■ EXERCISE GOAL: Echo back the items word for word, from their very beginning through the line that contains "- **Progress Tracking**: Real-time", with both ends included.

Top of RECORDS TO USE

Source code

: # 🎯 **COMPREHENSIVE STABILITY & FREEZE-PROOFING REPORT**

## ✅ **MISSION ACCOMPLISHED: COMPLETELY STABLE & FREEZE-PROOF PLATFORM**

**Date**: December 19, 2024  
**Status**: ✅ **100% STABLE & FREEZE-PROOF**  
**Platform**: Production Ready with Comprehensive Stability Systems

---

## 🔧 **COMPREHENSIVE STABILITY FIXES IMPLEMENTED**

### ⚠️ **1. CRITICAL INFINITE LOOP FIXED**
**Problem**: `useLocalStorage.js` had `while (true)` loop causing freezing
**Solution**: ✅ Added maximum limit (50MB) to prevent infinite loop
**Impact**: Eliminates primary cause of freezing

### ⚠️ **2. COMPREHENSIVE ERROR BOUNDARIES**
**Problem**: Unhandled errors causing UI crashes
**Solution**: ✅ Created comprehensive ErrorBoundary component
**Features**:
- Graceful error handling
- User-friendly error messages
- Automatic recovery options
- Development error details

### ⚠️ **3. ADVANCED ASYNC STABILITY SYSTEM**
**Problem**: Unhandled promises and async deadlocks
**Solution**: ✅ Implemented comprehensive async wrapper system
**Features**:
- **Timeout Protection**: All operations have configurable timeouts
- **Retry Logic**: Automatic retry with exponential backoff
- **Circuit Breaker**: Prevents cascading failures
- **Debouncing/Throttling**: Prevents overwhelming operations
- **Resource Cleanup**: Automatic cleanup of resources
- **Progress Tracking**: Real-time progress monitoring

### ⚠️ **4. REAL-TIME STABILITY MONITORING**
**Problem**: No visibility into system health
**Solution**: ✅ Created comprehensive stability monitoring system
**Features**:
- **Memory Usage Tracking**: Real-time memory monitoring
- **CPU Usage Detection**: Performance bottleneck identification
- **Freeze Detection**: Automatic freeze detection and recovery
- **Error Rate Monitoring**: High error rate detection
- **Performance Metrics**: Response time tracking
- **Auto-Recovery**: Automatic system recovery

Bottom of RECORDS TO USE

■ SOLUTION:
Source code

: # 🎯 **COMPREHENSIVE STABILITY & FREEZE-PROOFING REPORT**

## ✅ **MISSION ACCOMPLISHED: COMPLETELY STABLE & FREEZE-PROOF PLATFORM**

**Date**: December 19, 2024  
**Status**: ✅ **100% STABLE & FREEZE-PROOF**  
**Platform**: Production Ready with Comprehensive Stability Systems

---

## 🔧 **COMPREHENSIVE STABILITY FIXES IMPLEMENTED**

### ⚠️ **1. CRITICAL INFINITE LOOP FIXED**
**Problem**: `useLocalStorage.js` had `while (true)` loop causing freezing
**Solution**: ✅ Added maximum limit (50MB) to prevent infinite loop
**Impact**: Eliminates primary cause of freezing

### ⚠️ **2. COMPREHENSIVE ERROR BOUNDARIES**
**Problem**: Unhandled errors causing UI crashes
**Solution**: ✅ Created comprehensive ErrorBoundary component
**Features**:
- Graceful error handling
- User-friendly error messages
- Automatic recovery options
- Development error details

### ⚠️ **3. ADVANCED ASYNC STABILITY SYSTEM**
**Problem**: Unhandled promises and async deadlocks
**Solution**: ✅ Implemented comprehensive async wrapper system
**Features**:
- **Timeout Protection**: All operations have configurable timeouts
- **Retry Logic**: Automatic retry with exponential backoff
- **Circuit Breaker**: Prevents cascading failures
- **Debouncing/Throttling**: Prevents overwhelming operations
- **Resource Cleanup**: Automatic cleanup of resources
- **Progress Tracking**: Real-time progress monitoring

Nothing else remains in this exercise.